What everything I’ve said up to this point comes down to is that different classes play by different rules, and a good deal of class conflict, and interpersonal conflict, results from this. Members of one class will look at another and brand them either losers or cheats.
The middle class looks at the working class and considers them losers because they have less money. The working class looks at the middle class and considers them losers because they’re so obsessed with money. The lower class looks at the working class and considers them losers because they’re so risk-averse, tied down to jobs and family.
A lot of people misjudge class conflicts because they fail to recognize this difference in rules. Marxists often assume that the working class must and should hate the upper classes because the upper classes have an unfair share of the world’s wealth, but this simply demonstrates that such Marxists are middle class in their attitudes — neither the working class nor the upper class considers money to be the most important thing going. A lot of working class folks are perfectly happy letting someone else have all the money and power as long as they use it well and treat people with respect. We are, as I said, hierarchical animals, and not everyone feels any great need to be at the top of the hierarchy. There’s no need to squash the pyramid into a plane; people like feeling there’s a structure and that they fit into it.

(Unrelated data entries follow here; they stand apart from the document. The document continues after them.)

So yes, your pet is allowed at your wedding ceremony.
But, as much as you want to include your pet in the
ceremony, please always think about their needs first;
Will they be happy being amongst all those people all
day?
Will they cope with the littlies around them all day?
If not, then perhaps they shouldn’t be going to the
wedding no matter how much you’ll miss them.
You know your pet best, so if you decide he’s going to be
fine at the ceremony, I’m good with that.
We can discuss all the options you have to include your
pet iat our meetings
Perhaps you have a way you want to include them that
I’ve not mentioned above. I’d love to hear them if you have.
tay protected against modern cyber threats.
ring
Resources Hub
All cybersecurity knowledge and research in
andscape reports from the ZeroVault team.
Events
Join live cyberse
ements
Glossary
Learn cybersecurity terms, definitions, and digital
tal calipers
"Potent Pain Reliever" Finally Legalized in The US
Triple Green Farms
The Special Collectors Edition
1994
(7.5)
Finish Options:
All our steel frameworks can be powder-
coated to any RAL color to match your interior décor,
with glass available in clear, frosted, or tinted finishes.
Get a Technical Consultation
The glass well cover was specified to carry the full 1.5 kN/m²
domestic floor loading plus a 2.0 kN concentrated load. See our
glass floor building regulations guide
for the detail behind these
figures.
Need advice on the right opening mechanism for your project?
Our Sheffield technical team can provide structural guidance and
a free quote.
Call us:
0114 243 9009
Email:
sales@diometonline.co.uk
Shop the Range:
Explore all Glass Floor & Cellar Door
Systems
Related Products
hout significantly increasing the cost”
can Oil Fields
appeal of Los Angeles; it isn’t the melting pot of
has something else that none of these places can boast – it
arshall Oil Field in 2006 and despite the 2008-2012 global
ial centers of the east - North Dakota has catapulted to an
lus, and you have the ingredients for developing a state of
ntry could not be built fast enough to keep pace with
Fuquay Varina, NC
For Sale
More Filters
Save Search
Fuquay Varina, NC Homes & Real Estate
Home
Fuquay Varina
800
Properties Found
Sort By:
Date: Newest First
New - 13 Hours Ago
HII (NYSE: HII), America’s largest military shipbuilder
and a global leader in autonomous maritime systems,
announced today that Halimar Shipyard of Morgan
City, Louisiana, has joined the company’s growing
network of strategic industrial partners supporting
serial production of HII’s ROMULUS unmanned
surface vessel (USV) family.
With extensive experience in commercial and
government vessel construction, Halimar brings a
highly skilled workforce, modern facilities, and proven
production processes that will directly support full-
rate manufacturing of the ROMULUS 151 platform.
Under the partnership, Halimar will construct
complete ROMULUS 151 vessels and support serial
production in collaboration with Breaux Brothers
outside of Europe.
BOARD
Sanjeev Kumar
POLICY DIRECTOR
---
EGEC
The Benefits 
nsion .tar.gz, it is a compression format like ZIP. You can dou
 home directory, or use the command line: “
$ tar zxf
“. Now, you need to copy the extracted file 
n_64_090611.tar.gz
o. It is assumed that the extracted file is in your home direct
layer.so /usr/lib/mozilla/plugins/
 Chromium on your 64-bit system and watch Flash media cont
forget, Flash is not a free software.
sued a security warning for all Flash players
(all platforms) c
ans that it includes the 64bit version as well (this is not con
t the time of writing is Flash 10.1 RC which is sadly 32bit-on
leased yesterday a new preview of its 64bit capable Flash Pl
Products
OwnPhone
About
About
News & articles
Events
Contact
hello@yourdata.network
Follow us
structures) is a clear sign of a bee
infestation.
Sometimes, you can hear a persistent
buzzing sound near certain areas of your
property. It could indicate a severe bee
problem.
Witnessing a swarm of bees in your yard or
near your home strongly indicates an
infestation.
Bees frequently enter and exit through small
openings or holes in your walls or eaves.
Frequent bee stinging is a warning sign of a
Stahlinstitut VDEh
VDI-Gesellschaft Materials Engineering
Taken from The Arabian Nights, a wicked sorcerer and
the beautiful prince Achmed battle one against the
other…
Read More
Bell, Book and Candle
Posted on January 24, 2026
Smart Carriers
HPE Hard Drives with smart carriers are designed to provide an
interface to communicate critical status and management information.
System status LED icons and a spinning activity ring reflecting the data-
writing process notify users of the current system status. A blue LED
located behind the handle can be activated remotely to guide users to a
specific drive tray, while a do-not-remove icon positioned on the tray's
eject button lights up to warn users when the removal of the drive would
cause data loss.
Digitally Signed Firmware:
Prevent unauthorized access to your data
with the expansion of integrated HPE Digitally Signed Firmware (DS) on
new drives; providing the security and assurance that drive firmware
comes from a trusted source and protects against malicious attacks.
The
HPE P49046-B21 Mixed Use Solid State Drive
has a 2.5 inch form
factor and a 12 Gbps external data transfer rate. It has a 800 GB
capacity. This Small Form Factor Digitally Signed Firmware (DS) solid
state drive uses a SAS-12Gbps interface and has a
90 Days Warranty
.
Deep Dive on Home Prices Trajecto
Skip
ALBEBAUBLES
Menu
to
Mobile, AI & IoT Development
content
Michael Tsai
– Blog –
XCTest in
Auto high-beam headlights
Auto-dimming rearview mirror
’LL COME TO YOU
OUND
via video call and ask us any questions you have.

Of course, you can go too far the other way, telling people they should know, and stay in, their place. The problem there is that you don’t get to decide someone else’s proper place. People find their own place, through a combination of choice and circumstance. If someone rises above his station, well, good for him!
If someone plays by different rules than yours, that doesn’t mean he’s wrong.
So when that keeping-up-with-the-Joneses suburbanite with thirty grand in credit-card debt looks at the working class folks in their little old house with the hand-me-down furniture and considers them losers, he’s wrong. They aren’t losing at his game; they aren’t playing his game. They’re playing a game where he would be a loser.
Sometimes people can switch from one game to another; people do move from one class to another, and I don’t just mean making more or less money. Ambitious lower-class or working-class folks may move into the middle class and start using money to keep score — and burned-out middle-class folks may drop out of the rat race and find a slower-paced job where they’re more concerned with self-respect and a sense of accomplishment than with money. Class isn’t inborn, it isn’t destiny, and it isn’t just money. It’s attitude, belief, and the rules by which you determine your status and decide whether you’re a success or a failure. Most people learn those from their families while they’re growing up, and never fundamentally change. Others rebel against their upbringing, with varying degrees of success.
And that, except for a footnote about race and ethnicity, is pretty much everything I have to say on the subject.
As for that footnote — certain groups are disproportionately represented in certain classes. The lower classes in the U.S. come in all colors, but are disproportionately black and Hispanic. This has often resulted in a confusion between class prejudice and racial prejudice. If you ask me, this has muddied the picture horribly, and trying to sort it all out is far beyond anything I want to tackle in a blog. If you, dear readers, want to discuss it among yourselves, feel free, but I don’t think I have much to say on the subject.